Wildfire

Mission Wall revealed in the ashes of Thomas Fire

Mission wall revealed in the ashes of...

VENTURA, Calif. - A  large portion of a wall dating back to the mission era and the 1800s is now visible thanks to the Thomas Fire.

The burn area revealed large portions of the mission wall that had been buried beneath the Ventura Botanical Gardens for at least a century.

The gardens sit on the hillside behind the San Buenaventura Mission and Ventura City Hall.

The Thomas Fire came dangerously close to both the first morning of the firefight.

Archeologists and other scientists could always see a bit of the wall didn't know how much remained hidden until now.

California State University Channel Islands' Environmental Science Chair Sean Anderson, Ph.D. said, "There's lots of stuff to be depressed about this fire, it's really cool to have something like this find behind the Mission that is positive and upbeat. This find is going to tell use more about who we are, more about how we started as a people here in Ventura County."

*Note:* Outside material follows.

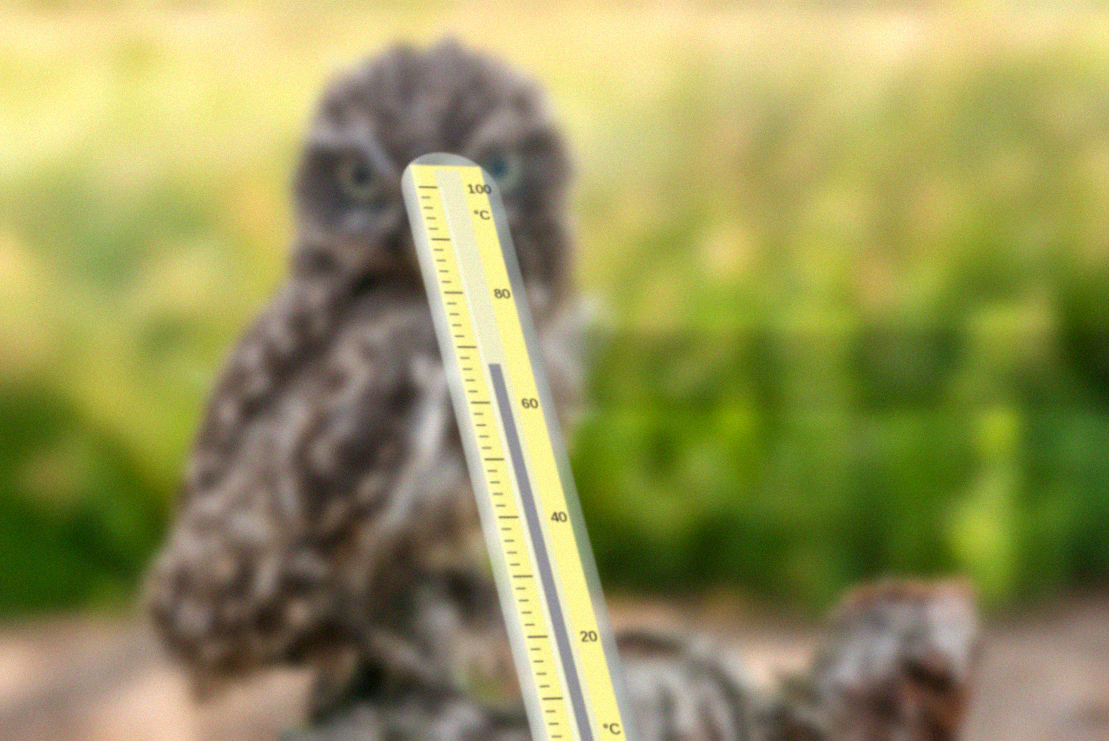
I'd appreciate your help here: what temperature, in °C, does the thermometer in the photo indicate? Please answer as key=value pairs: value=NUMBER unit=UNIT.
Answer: value=67 unit=°C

Repairs to the garden are already underway.

"l live next door the gardens," said Bennett Collings who saw the Thomas Fire engulf the gardens" after evacuating.

The botanist with the Ventura Botanical Gardens toured the area on his golf cart and said is working to bring the scorched plants back to life.

He believes the wall will become an exhibit.

Fr. Tom Elewaut's staff at the San Buenaventura Mission said he was under the weather and could not comment, but they said there is a buzz about the discovery at the Mission in the midst of Christmas celebrations.